Avant et pendant la Seconde Guerre Mondiale, la religion était étroitement liée au pouvoir politique au Japon. L'Empereur japonais faisait circuler l'idée selon laquelle il était un dieu parmi les hommes. Préoccupée par les conséquences de cette idéologie sur la population, l'administration américaine (ou plus précisément le Commandement suprême des forces alliées, actif entre 1945 et 1952) a supprimé l'enseignement religieux des écoles japonaises à la fin de la guerre, explique Kasuga.

La Directive Shinto a été publiée en 1945 afin de bannir l'enseignement shintoïste des écoles publiques, susceptibles de favoriser des comportements militaristes et ultra-nationalistes dans la population. Selon Kasuga, cela a eu des conséquences extrêmement néfastes : aujourd'hui, les japonais et même les chefs religieux se représentent mal ce que sont les religions en général.

Publicité

« Aux Etats-Unis ou en Europe, on enseigne aux enfants ce que contient la Bible ; cela fait partie de leur arrière-plan culturel. Mais au Japon, cela n'existe pas » précise-t-il.

Ryo Kasuga se tenant devant son temple. Image: Emiko Jozuka

Même si Kasuga était bien décidé à rester en Europe, la soudaine maladie de son père l'a obligé à retourner au Japon. Lorsqu'il est arrivé, son père venait de mourir. On l'a poussé à reprendre la place de celui-ci, 17e moine à la tête du temple Shoganji. « Le temple a financé mes études en partie, alors je me suis senti obligé d'accepter » ajoute Kasuga.

Néanmoins, Kasuga a accepté cette responsabilité à une condition : qu'il puisse réformer l'enseignement bouddhiste à sa convenance, au sein de son propre temple.

« Le planétarium permet de comprendre plus facilement de quoi parle le bouddhisme » ajoute Kasuga. J'ai pensé que lorsque les gens sont fascinés par les étoiles, qu'ils passent un bon moment, ils sont plus disposés à m'écouter. »

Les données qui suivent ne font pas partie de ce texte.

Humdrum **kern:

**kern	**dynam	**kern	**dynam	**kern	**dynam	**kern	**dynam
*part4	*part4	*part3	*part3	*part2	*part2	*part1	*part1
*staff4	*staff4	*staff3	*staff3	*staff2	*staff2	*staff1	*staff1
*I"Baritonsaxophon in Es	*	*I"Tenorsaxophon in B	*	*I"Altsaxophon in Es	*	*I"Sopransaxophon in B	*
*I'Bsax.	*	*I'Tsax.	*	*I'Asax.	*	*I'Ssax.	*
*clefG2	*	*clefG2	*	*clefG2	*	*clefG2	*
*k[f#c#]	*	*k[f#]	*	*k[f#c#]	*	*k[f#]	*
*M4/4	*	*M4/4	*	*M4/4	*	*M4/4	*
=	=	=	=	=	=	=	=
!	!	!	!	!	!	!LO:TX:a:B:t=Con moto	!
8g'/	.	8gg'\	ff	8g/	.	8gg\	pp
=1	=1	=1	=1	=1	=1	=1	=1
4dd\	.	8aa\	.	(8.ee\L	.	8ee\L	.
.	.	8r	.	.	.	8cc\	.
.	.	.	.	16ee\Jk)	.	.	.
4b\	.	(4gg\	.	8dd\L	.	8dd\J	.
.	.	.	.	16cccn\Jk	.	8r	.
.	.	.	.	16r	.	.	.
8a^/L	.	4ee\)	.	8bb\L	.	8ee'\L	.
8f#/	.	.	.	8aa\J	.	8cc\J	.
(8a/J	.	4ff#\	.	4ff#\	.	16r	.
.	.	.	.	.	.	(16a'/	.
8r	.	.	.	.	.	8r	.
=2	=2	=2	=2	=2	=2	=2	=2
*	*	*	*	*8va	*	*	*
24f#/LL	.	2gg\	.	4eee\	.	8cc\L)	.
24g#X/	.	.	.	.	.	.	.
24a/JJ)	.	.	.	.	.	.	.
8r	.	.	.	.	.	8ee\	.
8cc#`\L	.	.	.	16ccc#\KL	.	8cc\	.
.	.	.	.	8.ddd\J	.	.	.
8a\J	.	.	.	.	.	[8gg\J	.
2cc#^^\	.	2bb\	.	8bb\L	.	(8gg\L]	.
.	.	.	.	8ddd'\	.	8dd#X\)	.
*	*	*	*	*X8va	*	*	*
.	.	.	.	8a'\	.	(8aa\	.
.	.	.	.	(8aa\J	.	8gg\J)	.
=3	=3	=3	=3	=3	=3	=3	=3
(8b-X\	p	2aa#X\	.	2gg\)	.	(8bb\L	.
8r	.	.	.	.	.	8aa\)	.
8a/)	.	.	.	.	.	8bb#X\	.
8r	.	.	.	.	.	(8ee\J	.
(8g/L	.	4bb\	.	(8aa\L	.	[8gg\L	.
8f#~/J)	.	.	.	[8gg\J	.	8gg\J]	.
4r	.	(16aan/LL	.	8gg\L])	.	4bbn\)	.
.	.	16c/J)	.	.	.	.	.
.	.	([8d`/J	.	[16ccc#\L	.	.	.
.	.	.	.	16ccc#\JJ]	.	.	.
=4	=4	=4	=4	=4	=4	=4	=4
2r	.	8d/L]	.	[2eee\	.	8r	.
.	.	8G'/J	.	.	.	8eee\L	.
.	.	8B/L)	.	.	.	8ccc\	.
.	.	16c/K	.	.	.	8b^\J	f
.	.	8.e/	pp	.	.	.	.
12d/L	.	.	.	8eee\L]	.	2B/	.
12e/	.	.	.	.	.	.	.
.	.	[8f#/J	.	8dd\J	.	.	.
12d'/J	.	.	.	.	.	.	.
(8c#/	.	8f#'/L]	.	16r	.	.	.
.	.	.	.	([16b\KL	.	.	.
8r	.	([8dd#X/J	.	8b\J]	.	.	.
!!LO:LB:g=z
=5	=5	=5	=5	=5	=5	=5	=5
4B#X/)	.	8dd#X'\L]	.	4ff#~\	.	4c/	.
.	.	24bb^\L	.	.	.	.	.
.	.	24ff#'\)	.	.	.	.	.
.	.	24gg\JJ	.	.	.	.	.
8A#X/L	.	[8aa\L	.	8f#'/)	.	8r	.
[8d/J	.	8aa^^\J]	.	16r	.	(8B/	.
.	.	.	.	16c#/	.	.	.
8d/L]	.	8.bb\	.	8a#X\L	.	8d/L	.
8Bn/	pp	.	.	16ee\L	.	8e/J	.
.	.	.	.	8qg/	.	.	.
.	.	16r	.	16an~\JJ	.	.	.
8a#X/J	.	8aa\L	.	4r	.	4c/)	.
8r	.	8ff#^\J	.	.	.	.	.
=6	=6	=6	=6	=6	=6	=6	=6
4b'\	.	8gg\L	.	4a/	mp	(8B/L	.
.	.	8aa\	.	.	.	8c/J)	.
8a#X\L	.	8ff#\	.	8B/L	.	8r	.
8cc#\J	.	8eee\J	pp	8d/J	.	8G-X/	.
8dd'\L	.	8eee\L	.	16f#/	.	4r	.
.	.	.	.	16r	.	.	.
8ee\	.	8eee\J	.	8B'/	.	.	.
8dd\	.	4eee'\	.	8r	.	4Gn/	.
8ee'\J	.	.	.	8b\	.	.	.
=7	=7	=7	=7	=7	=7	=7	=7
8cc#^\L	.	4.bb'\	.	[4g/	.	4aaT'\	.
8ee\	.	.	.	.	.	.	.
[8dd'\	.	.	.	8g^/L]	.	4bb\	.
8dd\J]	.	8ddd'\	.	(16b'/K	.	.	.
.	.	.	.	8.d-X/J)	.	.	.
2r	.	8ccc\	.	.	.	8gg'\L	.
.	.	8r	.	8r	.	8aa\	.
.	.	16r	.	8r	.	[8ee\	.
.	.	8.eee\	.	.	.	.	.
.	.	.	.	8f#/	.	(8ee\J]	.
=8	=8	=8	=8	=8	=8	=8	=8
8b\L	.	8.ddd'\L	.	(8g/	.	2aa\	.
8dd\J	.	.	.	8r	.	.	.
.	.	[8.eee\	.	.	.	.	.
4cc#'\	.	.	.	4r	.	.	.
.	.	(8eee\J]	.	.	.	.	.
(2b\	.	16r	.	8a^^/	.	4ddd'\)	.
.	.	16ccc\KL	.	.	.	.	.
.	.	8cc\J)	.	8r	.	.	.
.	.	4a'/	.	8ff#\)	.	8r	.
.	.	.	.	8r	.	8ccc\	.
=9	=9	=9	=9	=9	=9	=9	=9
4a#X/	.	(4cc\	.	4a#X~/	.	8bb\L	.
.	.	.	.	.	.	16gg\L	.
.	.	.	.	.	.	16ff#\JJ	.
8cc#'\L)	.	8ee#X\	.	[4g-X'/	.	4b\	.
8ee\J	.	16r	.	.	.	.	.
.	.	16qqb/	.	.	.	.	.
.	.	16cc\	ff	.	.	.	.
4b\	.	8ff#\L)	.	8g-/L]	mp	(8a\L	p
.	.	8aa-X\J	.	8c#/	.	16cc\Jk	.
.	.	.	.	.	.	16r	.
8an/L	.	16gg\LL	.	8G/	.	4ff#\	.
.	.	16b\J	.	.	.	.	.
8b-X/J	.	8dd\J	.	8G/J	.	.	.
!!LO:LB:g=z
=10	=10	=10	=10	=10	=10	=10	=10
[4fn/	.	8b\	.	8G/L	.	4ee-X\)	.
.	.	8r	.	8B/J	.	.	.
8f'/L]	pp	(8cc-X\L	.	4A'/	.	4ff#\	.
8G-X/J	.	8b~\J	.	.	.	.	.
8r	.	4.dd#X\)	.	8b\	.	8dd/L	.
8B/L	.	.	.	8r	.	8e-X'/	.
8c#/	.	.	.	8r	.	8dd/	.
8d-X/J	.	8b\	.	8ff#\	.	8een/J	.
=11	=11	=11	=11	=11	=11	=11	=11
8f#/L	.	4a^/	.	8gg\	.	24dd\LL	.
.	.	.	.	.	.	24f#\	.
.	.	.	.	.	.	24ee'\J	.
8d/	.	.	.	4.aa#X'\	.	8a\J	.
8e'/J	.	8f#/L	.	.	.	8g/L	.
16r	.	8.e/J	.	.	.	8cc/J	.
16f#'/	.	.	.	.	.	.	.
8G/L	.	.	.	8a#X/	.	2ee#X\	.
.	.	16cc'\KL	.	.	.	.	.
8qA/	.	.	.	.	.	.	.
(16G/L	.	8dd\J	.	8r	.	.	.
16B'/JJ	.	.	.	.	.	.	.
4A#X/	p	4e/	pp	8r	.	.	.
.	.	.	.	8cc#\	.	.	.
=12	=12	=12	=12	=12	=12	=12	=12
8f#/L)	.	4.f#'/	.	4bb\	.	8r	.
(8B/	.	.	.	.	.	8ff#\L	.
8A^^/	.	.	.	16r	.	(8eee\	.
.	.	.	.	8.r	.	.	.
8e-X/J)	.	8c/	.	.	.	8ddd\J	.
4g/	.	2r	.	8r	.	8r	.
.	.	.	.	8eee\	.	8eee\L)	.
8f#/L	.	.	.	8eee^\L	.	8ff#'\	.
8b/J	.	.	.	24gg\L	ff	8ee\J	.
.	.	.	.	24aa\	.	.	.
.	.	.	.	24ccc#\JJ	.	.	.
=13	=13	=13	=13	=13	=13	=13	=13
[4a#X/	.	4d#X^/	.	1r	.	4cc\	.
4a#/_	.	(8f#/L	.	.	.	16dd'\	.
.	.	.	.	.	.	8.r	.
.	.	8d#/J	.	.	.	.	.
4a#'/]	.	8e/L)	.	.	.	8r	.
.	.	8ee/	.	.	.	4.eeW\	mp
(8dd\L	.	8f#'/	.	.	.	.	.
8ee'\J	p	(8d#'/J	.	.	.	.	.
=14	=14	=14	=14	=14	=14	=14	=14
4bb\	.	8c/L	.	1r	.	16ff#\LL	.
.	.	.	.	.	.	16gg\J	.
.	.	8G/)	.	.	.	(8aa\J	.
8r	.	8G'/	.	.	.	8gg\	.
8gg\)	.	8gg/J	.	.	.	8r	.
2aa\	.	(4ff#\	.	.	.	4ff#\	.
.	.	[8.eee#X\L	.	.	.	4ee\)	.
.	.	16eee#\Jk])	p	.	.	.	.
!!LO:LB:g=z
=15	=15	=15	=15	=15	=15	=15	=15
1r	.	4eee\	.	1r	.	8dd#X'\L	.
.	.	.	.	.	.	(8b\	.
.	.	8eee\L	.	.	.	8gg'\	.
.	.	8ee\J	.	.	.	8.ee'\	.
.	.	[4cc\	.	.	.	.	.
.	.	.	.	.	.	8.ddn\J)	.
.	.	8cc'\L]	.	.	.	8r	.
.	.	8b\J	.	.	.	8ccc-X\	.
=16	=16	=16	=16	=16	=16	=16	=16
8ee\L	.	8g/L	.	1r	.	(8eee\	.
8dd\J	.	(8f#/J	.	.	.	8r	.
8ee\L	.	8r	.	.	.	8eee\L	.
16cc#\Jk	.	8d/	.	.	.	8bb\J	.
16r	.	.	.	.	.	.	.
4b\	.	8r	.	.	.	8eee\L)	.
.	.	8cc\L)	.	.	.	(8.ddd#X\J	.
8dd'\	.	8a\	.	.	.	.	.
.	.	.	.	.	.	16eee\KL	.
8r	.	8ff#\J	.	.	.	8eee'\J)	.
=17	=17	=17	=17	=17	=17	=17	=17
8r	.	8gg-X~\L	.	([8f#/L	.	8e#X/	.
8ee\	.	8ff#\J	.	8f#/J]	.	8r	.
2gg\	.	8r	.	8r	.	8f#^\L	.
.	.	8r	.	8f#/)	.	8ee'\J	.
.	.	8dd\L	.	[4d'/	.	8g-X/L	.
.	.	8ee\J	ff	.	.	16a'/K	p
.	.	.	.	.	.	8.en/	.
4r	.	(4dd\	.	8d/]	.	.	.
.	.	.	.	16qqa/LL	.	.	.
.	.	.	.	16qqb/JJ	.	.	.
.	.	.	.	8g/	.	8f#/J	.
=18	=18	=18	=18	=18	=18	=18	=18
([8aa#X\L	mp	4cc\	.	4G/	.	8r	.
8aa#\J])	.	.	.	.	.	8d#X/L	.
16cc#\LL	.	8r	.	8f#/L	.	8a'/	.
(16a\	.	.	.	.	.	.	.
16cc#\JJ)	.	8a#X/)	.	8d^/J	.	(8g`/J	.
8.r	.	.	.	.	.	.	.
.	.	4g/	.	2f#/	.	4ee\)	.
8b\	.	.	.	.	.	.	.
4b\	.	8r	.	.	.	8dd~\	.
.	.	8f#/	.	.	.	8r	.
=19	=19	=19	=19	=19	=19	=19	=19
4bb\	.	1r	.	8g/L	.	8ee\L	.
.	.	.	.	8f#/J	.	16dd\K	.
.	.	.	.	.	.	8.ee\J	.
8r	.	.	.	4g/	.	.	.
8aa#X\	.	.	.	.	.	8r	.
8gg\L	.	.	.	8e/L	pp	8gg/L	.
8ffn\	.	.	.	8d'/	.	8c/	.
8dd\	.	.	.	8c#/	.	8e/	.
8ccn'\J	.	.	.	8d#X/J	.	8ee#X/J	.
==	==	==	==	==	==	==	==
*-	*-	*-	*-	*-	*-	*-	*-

Kasuga explique qu'il n'y a pas de lien évident entre l'espace et le bouddhisme. Image: Ryo Kasuga

Une fois par mois, le planétarium est ouvert au public pour que Kasuga puisse donner une conférence. À chaque séance, il commence par décrire les constellations et les planètes, puis embraye avec des concepts bouddhistes. Ce mois-ci par exemple, il a parlé du rôle des chats dans le bouddhisme et a expliqué pourquoi les moines les avaient ramenés de Chine par le passé.

« Les gens qui viennent au planétarium ressemblent beaucoup aux visiteurs des zoos. Ils aiment les animaux, mais ne savent pas grand-chose sur eux » conclue Kasuga.